5-ASA promotes wound healing. (A,B) In vitro scratch assay on HCEC-1CT monolayer. Closure of scratch (wound healing) was observed under inverted microscope and pictures were taken at different time points indicated. Image magnification 100x. Pictures are representative of three independent experiments. Quantification was performed on two images. ANOVA with Tukey’s multiple comparisons test was performed (C) MTT based cell proliferation assay (48 h) in the presence or absence of 5-ASA (5 mM), AZTP (10 μM) or in combination was performed (n = 4) and repeated three times. (D) Measurement of apoptosis in HCEC-1CT by Annexin V staining after 24 h treatment with the compounds. Assay was performed in biological triplicates and repeated twice. p value (≤0.05), * con vs treatment; # 5-ASA vs AZTP. Kruskal-Wallis Test with Dunnet post hoc analysis was performed (E) BrdU incorporation in HCEC-1CT in the presence or absence of TNF-α (10 ng/ml) and 5-ASA (5 mM) or AZTP (10 μM). p value (≤0.05), * con vs treatment.
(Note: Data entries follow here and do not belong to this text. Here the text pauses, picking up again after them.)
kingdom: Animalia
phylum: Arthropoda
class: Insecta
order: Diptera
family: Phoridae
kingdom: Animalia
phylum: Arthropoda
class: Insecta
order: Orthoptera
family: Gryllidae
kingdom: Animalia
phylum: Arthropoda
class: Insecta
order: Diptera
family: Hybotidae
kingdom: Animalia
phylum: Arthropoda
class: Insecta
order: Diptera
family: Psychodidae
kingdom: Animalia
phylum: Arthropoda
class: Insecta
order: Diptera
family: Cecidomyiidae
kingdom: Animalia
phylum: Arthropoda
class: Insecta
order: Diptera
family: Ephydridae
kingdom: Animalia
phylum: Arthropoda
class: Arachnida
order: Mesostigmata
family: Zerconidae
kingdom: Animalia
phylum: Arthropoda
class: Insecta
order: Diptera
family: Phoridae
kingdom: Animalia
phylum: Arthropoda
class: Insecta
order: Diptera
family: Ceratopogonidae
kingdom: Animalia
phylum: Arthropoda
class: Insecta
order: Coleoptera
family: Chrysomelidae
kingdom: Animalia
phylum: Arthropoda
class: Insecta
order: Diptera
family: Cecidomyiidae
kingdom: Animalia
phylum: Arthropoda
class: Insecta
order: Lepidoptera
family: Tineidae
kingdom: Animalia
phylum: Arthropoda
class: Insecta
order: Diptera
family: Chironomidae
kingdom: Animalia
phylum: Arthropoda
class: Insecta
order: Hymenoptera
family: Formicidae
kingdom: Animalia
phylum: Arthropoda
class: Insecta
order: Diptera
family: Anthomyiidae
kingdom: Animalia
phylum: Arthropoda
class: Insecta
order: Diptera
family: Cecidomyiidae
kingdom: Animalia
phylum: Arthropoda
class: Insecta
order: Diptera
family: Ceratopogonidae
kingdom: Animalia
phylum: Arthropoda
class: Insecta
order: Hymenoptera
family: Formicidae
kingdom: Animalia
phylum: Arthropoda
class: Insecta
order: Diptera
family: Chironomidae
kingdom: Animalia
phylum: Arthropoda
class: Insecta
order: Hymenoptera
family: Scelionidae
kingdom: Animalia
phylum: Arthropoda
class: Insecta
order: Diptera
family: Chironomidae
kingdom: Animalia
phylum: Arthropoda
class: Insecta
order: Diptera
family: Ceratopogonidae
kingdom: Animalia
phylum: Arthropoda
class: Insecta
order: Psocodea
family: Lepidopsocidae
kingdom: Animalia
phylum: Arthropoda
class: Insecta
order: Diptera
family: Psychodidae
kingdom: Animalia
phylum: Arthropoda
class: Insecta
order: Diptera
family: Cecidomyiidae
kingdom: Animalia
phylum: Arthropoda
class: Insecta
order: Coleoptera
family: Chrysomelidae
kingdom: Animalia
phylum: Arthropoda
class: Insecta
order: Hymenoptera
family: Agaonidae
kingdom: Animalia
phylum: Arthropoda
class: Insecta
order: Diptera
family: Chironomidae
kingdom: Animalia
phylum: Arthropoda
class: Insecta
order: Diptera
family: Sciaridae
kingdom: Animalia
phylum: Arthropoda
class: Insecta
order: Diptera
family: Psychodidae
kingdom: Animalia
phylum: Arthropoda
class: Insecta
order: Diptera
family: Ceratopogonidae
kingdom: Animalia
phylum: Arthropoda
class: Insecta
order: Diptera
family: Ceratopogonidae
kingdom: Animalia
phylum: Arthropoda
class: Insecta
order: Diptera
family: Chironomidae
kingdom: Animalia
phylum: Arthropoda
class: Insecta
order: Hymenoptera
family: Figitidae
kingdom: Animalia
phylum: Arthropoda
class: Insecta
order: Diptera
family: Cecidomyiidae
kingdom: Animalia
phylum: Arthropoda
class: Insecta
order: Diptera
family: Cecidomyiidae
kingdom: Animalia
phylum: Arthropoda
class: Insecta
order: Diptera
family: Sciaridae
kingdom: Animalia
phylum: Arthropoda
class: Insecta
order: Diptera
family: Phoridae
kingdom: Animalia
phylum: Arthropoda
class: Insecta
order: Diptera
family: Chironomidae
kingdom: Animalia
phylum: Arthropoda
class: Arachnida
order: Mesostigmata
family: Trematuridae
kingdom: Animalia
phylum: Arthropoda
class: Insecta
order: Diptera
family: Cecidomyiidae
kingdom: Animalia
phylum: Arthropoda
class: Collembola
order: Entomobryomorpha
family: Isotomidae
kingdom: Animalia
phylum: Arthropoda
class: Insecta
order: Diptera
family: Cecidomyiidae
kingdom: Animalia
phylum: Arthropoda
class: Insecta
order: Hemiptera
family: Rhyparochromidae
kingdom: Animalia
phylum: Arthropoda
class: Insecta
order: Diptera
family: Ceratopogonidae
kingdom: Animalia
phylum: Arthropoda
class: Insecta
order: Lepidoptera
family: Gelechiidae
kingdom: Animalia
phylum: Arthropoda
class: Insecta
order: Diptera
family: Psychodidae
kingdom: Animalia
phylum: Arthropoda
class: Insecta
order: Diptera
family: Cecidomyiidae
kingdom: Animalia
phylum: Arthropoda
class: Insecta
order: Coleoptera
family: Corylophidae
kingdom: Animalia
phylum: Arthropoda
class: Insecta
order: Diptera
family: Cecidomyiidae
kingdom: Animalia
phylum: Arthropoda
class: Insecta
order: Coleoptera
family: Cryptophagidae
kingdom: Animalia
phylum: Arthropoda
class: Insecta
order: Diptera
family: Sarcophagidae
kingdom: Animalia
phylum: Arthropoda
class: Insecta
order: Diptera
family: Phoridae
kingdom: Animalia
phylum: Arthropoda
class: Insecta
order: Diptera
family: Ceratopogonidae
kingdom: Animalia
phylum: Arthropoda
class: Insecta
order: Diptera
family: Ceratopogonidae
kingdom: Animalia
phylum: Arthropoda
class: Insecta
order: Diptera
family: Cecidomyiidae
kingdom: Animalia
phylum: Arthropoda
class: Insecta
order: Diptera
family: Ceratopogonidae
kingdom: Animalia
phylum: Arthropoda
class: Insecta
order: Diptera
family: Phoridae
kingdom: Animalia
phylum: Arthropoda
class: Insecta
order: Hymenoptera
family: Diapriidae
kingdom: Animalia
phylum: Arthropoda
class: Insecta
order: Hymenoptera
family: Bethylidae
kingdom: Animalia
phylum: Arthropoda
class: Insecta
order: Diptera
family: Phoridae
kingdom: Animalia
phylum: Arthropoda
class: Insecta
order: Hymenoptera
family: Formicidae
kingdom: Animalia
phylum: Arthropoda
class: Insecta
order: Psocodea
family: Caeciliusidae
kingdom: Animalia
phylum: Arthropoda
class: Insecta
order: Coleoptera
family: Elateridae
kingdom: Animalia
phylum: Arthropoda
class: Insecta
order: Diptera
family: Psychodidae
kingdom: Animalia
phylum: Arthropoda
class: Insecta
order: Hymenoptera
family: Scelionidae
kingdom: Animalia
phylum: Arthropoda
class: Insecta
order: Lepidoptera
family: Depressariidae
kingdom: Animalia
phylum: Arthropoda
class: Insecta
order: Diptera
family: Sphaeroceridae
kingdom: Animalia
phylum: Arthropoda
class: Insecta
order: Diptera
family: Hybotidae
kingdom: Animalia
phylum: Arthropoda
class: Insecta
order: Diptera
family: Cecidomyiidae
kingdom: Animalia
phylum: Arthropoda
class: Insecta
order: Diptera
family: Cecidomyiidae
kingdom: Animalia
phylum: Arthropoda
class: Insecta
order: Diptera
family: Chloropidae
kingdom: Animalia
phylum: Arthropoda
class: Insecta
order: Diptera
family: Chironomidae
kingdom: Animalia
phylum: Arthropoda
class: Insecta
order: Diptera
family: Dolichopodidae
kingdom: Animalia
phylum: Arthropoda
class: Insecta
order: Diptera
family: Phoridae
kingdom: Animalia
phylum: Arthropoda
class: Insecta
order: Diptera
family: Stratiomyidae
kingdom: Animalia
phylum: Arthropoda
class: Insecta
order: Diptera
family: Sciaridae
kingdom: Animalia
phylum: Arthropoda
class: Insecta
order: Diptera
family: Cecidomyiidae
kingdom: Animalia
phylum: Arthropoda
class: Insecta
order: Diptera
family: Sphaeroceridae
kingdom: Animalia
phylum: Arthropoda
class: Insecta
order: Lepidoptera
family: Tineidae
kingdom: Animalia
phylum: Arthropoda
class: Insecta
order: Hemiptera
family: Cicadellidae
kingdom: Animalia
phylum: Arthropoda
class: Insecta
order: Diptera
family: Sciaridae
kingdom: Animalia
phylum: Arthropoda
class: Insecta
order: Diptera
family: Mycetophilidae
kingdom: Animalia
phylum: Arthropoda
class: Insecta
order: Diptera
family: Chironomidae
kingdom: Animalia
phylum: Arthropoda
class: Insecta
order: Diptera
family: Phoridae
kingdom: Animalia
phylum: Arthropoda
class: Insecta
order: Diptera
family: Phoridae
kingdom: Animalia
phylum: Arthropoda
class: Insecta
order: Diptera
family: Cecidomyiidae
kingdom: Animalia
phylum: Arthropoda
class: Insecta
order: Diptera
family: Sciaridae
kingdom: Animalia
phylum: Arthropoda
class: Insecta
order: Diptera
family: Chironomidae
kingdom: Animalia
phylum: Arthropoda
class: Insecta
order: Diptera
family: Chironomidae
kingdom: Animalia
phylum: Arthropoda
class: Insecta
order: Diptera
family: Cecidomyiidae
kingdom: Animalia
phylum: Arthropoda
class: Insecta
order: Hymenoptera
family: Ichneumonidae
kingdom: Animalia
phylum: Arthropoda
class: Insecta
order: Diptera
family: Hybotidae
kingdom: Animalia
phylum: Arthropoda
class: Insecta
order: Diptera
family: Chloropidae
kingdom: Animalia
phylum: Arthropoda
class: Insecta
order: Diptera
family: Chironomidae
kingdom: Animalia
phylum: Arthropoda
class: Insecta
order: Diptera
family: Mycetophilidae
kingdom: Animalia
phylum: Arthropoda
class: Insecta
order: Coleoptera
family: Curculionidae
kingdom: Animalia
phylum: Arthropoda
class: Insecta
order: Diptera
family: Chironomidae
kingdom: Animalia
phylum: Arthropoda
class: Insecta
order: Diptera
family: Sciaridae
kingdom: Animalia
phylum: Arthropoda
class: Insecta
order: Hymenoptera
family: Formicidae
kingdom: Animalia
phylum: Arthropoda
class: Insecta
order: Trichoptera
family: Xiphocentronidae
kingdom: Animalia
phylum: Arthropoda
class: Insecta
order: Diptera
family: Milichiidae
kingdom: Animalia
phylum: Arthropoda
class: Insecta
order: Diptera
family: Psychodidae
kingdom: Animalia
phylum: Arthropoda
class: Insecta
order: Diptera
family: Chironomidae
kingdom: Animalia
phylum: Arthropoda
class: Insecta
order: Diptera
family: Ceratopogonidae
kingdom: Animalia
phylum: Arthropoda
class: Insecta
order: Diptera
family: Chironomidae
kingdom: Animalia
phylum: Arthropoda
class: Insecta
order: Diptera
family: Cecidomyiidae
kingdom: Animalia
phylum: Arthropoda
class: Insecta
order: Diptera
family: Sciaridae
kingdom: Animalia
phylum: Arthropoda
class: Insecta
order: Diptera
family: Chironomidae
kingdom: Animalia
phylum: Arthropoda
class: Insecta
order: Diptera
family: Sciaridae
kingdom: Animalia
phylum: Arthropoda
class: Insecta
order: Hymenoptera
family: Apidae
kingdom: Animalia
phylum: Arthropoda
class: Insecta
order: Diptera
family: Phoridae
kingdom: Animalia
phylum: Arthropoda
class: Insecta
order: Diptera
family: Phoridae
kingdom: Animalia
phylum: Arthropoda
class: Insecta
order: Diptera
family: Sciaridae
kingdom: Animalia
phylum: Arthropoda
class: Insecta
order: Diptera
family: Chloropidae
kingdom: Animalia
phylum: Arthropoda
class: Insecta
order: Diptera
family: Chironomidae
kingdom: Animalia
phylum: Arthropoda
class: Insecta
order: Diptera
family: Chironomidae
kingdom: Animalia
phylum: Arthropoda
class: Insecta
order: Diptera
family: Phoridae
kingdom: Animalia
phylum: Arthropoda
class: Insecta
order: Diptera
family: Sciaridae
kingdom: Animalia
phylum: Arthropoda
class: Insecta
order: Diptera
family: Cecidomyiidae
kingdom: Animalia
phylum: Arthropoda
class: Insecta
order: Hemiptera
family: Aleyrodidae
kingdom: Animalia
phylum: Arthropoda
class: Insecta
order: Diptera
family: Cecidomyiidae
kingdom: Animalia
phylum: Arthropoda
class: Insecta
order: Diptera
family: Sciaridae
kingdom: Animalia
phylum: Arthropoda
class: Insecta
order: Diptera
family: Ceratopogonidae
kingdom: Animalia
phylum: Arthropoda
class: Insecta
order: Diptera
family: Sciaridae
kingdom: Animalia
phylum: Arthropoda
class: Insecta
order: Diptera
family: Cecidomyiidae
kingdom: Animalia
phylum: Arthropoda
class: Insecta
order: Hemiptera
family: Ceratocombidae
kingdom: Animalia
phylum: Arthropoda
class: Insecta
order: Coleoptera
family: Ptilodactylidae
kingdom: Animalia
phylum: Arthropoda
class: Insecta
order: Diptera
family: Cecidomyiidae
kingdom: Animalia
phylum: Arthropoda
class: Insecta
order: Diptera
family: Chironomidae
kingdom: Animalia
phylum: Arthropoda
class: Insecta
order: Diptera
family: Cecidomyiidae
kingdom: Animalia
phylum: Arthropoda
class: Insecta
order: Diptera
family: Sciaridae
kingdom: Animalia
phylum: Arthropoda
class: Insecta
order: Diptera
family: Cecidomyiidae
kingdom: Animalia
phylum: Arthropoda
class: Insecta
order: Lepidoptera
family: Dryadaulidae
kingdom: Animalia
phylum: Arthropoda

ANOVA with Dunnett’s multiple comparisons test was performed (F) Dose dependent response of 5-ASA and AZTP (24 h) on cell cycle measured by flow cytometry using PI staining. (G) qRT-PCR analysis of genes for cell migration (CDC42) and proliferation (RR1, cyclin D1). p value (≤0.05), * con vs treatment. Dunnett’s multiple comparisons test was performed.